Gli strateghi della Casa Bianca hanno elaborato un piano volto a diffondere ottimismo nel paese, non paura o ansia come segnalano il Financial Times e i giornali liberal. L’economia va molto bene da oltre un anno e mezzo, cresce a buon ritmo e senza sosta, anche se l’ultimissimo dato è un magro più 1,1 per cento. I disoccupati sono soltanto il 5 per cento, una percentuale più bassa di quella che si registrava ai tempi del boom economico clintoniano. Bush sostiene che il merito principale di questo miracolo economico sia la sua imponente riduzione delle tasse.

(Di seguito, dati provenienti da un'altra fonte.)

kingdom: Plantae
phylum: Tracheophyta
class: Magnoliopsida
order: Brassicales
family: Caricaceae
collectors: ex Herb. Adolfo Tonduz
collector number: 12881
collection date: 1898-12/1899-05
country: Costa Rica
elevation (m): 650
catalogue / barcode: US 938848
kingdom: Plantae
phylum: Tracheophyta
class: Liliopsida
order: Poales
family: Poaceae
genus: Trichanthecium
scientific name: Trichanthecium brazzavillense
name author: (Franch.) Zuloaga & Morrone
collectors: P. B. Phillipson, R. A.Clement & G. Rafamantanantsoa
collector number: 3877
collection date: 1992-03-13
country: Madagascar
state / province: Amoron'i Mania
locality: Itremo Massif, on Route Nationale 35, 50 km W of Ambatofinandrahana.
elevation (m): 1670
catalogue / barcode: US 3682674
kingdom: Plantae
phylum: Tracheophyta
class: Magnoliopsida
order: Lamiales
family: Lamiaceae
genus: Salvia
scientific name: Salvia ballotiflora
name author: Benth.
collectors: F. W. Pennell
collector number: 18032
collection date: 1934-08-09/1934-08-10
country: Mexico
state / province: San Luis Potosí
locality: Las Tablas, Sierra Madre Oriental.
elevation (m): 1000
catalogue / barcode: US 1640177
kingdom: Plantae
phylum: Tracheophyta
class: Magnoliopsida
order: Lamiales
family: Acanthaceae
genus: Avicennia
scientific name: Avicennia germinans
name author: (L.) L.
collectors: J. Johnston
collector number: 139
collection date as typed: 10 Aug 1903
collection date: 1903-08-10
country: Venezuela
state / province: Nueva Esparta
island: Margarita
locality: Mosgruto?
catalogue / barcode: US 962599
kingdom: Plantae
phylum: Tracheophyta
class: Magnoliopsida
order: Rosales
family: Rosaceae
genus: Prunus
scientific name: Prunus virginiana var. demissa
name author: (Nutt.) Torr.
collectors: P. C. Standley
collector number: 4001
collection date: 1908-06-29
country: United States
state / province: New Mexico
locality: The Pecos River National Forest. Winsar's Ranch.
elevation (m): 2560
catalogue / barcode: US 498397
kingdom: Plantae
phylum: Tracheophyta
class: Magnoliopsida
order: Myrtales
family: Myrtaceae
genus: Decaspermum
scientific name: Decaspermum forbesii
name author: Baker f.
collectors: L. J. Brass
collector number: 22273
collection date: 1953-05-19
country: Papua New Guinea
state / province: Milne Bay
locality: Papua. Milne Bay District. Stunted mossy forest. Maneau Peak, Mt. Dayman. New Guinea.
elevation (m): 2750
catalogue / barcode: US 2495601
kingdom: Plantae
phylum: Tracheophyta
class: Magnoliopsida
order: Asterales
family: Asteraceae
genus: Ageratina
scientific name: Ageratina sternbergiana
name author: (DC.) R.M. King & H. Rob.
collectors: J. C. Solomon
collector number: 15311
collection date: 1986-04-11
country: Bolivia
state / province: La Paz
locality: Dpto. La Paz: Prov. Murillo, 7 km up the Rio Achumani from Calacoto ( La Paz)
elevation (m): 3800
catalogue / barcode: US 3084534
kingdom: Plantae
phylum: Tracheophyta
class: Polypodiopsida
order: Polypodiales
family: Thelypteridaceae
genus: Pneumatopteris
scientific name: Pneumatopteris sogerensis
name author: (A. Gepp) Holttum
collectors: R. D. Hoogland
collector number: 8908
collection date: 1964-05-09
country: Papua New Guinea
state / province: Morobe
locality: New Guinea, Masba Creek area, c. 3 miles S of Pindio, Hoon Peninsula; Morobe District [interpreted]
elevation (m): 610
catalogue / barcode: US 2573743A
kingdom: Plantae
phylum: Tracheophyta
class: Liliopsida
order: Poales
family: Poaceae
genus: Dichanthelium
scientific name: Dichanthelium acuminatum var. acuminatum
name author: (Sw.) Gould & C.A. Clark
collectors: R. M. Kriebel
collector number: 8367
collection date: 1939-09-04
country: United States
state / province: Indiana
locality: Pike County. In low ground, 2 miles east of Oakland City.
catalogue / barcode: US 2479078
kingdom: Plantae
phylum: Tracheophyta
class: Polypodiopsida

(continua dalla prima pagina) Nei palazzi di Washington nei mesi scorsi circolava voce che il più grande problema di George Bush fosse quello che l’America non ha grandi problemi, salvo il costo della benzina e delle assicurazioni sanitarie. Bush ieri ha affrontato proprio questi due temi: energia e sanità. Temi rischiosi, soprattutto il secondo. Chiunque abbia toccato il tasto della “health care”, non è sopravvissuto politicamente e Bush peraltro è ancora scottato dal fallimento della riforma della previdenza sociale annunciata nel discorso sullo Stato dell’Unione dell’anno scorso. La riforma dell’assistenza sanitaria è tabù, come può testimoniare l’ex first lady Hillary Clinton. Ma ora c’è la consapevolezza bipartisan e diffusa che il sistema a breve potrebbere non reggere più. I problemi sono due: i 46 milioni di non assicurati e l’alto costo dei servizi e delle polizze. In Europa sbrigativamente si pensa che la sanità americana sia totalmente privata e che non fornisca alcun servizio a chi non se lo può permettere. Non è così. Gli Stati Uniti spendono quasi duemila miliardi di dollari l’anno in spese sanitarie, cioè il 16 per cento del loro prodotto interno, poco meno del doppio della media dei paesi Osce. Il 60 per cento di questa spesa è pagata dal settore pubblico e comprende anche la ricerca e lo sviluppo di nuove tecnologie, che poi consente ai paesi del resto del mondo di usufruire di farmaci e tecniche più efficienti e meno care. Gli anziani, i bambini, le donne in gravidanza e i poveri hanno cure gratuite, a spese dello stato. Il controllo dei costi sanitari potrebbe saltare per una serie di motivi, non ultimo quello che i malati non vedono i conti e non si interessano alle spese, in quanto coperte dalle assicurazioni fornite dai datori di lavoro e in parte pagate dallo stato attraverso benefici fiscali. L’idea di Bush è quella di trasferire i benefici fiscali su nuovi conti sanitari personali affidati a tutti i cittadini, i quali gestirebbero da soli e senza sprechi la propria spesa sanitaria. Il sistema è complicato e c’è chi dice che, per quanto sofisticato, non funzionerà.
La questione energetica riguarda anche la sicurezza nazionale. Per non dipendere più dal petrolio mediorientale, fin qui Bush ha proposto di trivellare l’Alaska alla ricerca di altro petrolio nazionale. Ora l’idea è di sviluppare le tecnologie basate sui nuovi tipi di carburante già esistenti e sulle automobili ibride già in commercio.
Nonostante le previsioni del Financial Times, Bush è stato altrettanto fermo e visionario sull’Iran. I mullah non potranno dotarsi della Bomba e, mentre la diplomazia e le sanzioni cercheranno di fermarli, gli Stati Uniti sosterranno l’impegno del popolo iraniano e dell’opposizione democratica.